* **Assignment A**
Sum up the 24 September page in two sentences.
* **Assignment B**
Rewrite the 24 September page from "People (Deaths)" up to and including "psychoanalyst Alfred Adler.", putting "doctor" in place of "psychiatrist".
* **Assignment C**
Write what comes next in the 24 September page, starting after its last sentence.

START Source document

On This Day … 24 September

People (Births)

  • 1901 – Alexandra Adler, Austrian neurologist and psychologist (d.2001).

People (Deaths)

  • 2013 – Boris Karvasarsky, Ukrainian-Russian psychiatrist and author (b. 1931).

Alexandra Adler

Alexandra Adler (24 September 1901 to 04 January 2001) was an Austrian neurologist and the daughter of psychoanalyst Alfred Adler.

She has been described as one of the “leading systematizers and interpreters” of Adlerian psychology. Her sister was Socialist activist Valentine Adler. Alexandra Adler’s husband was Halfdan Gregersen.

In 1943, Adler studied survivors of the Coconut Grove nightclub fire of 1942. The study found that 50% of the survivors still experienced trauma and disturbances a year after the accident. These symptoms included changes in personality such as lack of sleep, anxiety, guilt and fears of the event. It was also studied that survivors were only recognising parts of what happened. It would theorized that it was due to the stress or a possible lesion in the brain due to carbon monoxide exposure. Adler became one of the first neurologists to create a detailed documentation of what is known as post traumatic stress disorder.

In the 1950s and throughout the 60’s, Adler continued her father’s work of Adlerian psychology for possible treatments for schizophrenia, neuroses, and personality disorders. She believed this could be done through modern drug treatment, group therapy, and the existentialist and religious psychotherapies.

Boris Karvasarsky

Boris Dmitrievich Karvasarsky (Russian: Борис Дмитриевич Карвасарский; 03 February 1931 to 24 September 2013) was a Russian psychiatrist, a disciple of V. N. Myasishchev.

END Source document
START Given entries

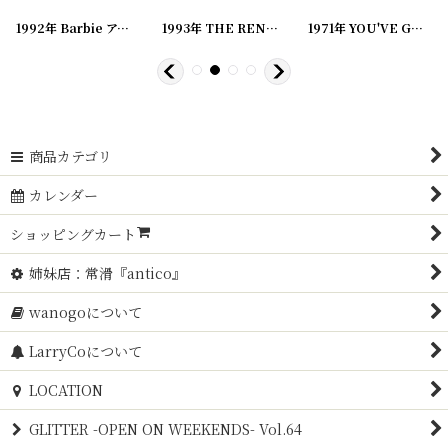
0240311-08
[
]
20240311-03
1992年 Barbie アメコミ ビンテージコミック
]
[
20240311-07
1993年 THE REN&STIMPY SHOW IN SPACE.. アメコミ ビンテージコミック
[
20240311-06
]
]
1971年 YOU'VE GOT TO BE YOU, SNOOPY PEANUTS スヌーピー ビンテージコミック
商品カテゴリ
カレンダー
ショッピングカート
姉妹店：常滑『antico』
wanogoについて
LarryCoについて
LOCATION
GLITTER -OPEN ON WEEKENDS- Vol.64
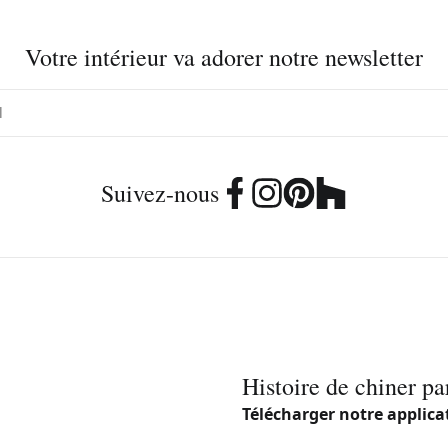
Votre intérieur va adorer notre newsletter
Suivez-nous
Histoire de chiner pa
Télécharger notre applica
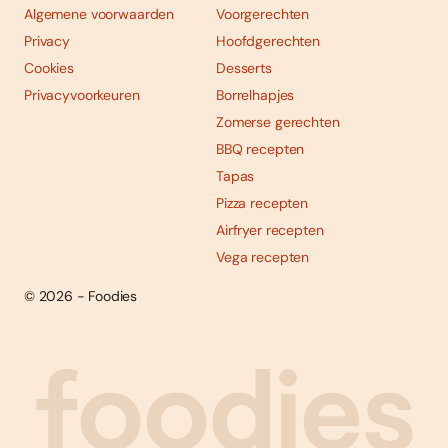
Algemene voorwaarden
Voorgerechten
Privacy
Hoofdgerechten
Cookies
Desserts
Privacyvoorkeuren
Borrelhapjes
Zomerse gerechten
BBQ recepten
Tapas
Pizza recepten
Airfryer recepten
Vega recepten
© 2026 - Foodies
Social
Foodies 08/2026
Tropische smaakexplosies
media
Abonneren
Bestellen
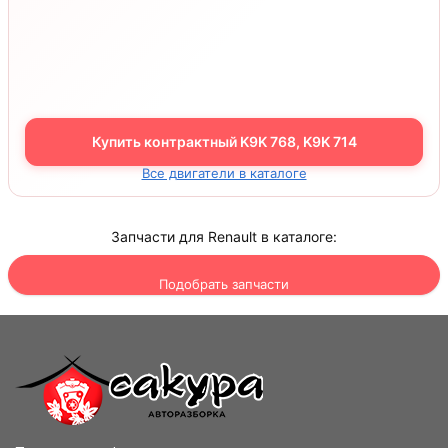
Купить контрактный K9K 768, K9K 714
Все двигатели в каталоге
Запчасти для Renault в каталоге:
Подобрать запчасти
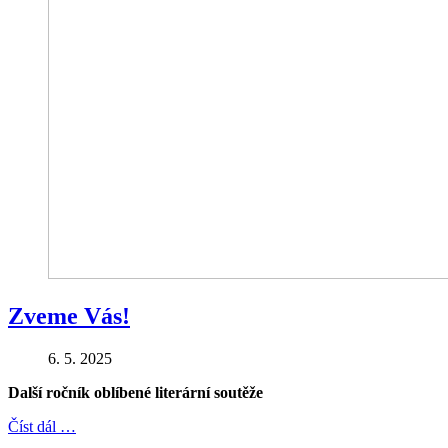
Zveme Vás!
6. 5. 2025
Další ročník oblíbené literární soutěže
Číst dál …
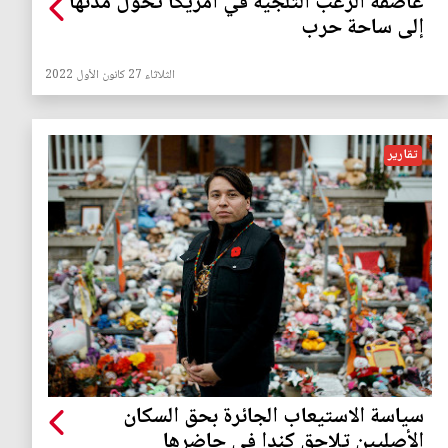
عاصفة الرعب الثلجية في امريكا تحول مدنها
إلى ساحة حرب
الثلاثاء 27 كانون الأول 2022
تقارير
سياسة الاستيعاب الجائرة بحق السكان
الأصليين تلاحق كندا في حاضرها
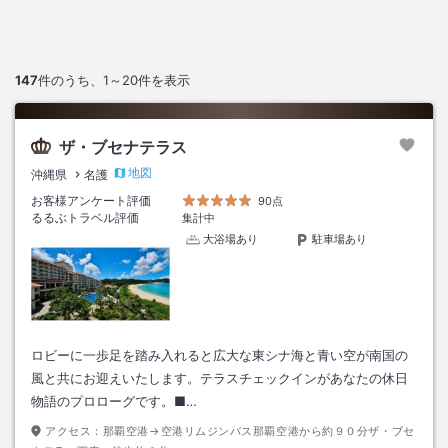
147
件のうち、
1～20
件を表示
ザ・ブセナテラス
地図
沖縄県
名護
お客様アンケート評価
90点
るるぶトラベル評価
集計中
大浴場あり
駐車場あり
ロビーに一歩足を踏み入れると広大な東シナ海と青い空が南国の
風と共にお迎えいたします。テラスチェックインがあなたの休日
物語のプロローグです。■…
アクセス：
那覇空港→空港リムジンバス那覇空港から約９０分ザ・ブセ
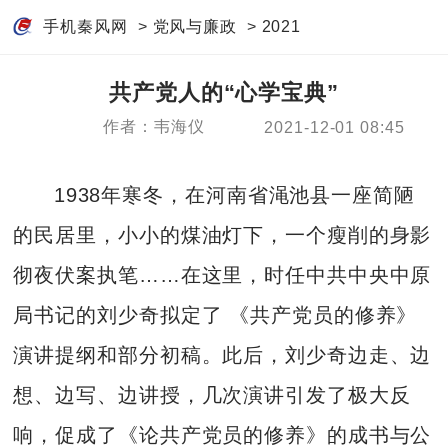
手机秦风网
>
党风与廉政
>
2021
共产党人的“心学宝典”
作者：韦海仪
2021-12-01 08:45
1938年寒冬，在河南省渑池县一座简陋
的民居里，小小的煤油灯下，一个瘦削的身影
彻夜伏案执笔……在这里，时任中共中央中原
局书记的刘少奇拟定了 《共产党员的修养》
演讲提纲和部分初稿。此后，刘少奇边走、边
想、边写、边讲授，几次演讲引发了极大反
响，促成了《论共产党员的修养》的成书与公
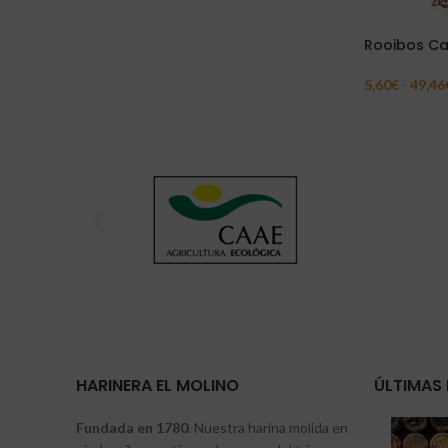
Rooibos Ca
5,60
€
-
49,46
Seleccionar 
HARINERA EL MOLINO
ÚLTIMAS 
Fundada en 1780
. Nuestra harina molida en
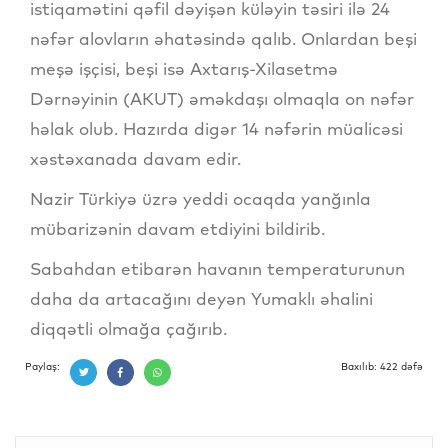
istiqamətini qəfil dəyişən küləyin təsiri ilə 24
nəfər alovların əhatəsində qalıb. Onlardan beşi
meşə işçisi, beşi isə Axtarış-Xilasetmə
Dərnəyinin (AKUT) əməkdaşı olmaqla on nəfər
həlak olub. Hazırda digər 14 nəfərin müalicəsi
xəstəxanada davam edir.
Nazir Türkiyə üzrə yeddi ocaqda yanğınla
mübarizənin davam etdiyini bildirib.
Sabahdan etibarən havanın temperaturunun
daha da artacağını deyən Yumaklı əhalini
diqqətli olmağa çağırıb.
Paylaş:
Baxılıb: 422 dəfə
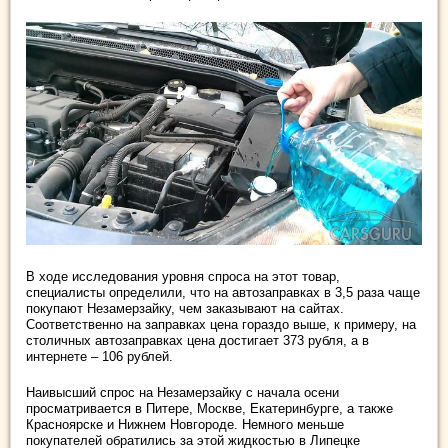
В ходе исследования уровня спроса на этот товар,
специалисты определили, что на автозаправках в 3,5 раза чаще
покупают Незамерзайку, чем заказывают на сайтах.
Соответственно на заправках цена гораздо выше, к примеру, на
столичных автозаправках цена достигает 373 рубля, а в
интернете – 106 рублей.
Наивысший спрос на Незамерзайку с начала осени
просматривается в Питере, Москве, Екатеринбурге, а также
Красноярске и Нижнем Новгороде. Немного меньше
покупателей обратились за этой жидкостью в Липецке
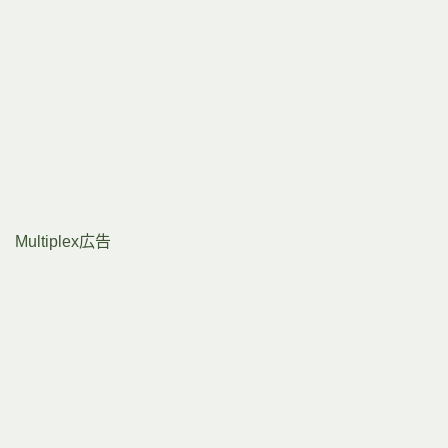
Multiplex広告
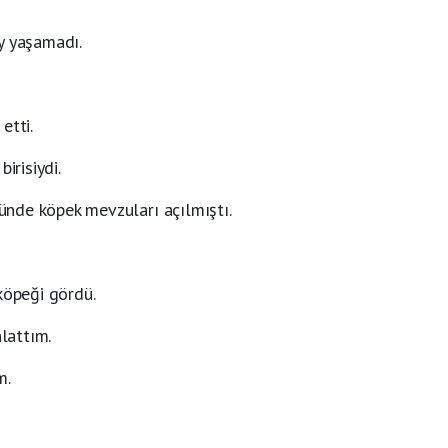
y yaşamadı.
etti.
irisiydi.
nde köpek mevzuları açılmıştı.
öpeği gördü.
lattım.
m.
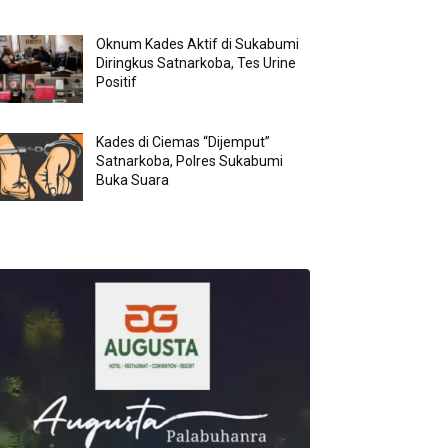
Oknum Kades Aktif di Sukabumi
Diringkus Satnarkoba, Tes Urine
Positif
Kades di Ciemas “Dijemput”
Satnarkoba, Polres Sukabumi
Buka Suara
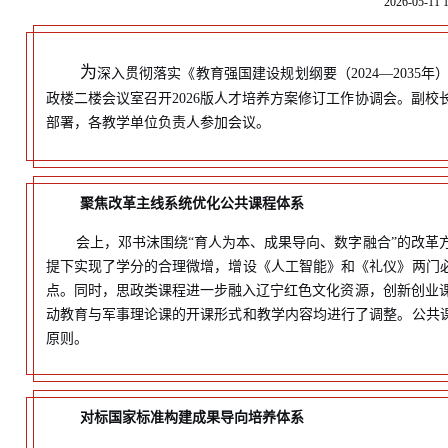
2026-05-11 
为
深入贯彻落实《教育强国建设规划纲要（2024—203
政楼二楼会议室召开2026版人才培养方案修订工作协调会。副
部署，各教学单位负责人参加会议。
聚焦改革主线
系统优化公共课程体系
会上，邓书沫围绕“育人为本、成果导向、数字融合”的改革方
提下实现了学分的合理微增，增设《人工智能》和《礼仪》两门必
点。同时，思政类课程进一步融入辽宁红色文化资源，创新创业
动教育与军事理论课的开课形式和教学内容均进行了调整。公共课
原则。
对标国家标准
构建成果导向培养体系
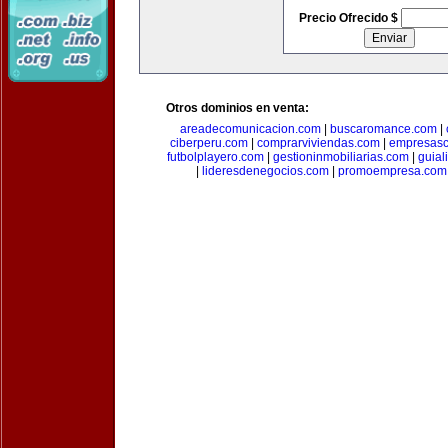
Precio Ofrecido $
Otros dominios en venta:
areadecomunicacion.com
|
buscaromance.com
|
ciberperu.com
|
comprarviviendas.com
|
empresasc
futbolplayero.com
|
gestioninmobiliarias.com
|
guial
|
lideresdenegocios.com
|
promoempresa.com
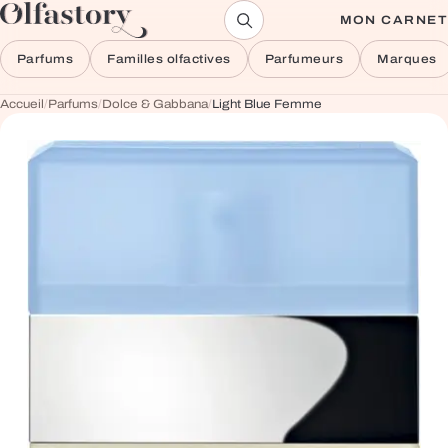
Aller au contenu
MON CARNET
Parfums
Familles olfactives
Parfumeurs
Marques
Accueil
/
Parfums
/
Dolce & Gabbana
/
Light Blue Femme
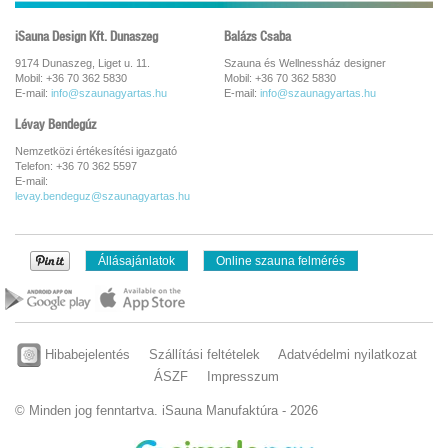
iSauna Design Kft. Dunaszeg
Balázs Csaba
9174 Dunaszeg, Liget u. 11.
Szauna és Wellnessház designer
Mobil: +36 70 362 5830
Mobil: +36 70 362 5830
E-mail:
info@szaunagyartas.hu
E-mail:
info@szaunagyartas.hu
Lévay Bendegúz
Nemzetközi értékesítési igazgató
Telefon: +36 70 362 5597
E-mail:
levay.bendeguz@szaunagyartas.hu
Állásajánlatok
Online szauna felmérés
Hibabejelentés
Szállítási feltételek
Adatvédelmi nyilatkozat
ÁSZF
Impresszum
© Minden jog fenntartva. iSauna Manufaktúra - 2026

END Given entries

* **Output A**
The page marks the birth of Alexandra Adler, an Austrian neurologist, on 24 September 1901 and the death of psychiatrist Boris Karvasarsky on 24 September 2013. It says Adler studied survivors of the Coconut Grove nightclub fire in 1943, becoming one of the first neurologists to document in detail what is known as post-traumatic stress disorder, and later carried on her father's Adlerian psychology in search of treatments for schizophrenia, neuroses and personality disorders.

* **Output B**
People (Deaths)

  • 2013 – Boris Karvasarsky, Ukrainian-Russian doctor and author (b. 1931).

Alexandra Adler

Alexandra Adler (24 September 1901 to 04 January 2001) was an Austrian neurologist and the daughter of psychoanalyst Alfred Adler.

* **Output C**
Education

Karvasarsky was born in Derazhnia, Ukraine, on 03 February 1931. In 1954 he graduated from S.M. Kirov Military Medical Academy. Then he completed postgraduate courses in the Bekhterev Psychoneurological Institute and was awarded the Degree of Candidate of Science in 1961. He attained his M.D. degree at the age of 37 (in 1968).

Scientific Work

Karvasarsky headed the Department of Neuroses and Psychotherapy in the Bekhterev Research Institute from 1961 until his death. During the period of 1982 until 1993 he also held the chair of Child-Adolescent Psychotherapy in Leningrad Institute for Postgraduate Medical Education. In 1986, he became Head of the Republican Centre for Scientific and Methodic Coordination in Psychotherapy.

The objectives of the centre include annual analysis of the state of psychotherapeutic services in Russia and ongoing education of the specialists rendering psychotherapeutic treatment to the population.

He worked as editorial board member of several journals including The Bekhterev Review of Psychiatry and Medical Psychology and the Bulletin of Psychotherapy. He was president of the Russian Psychotherapeutic Association until his death. He has also been chief psychotherapist of the Ministry of Health and Social Development of the Russian Federation for about 20 years.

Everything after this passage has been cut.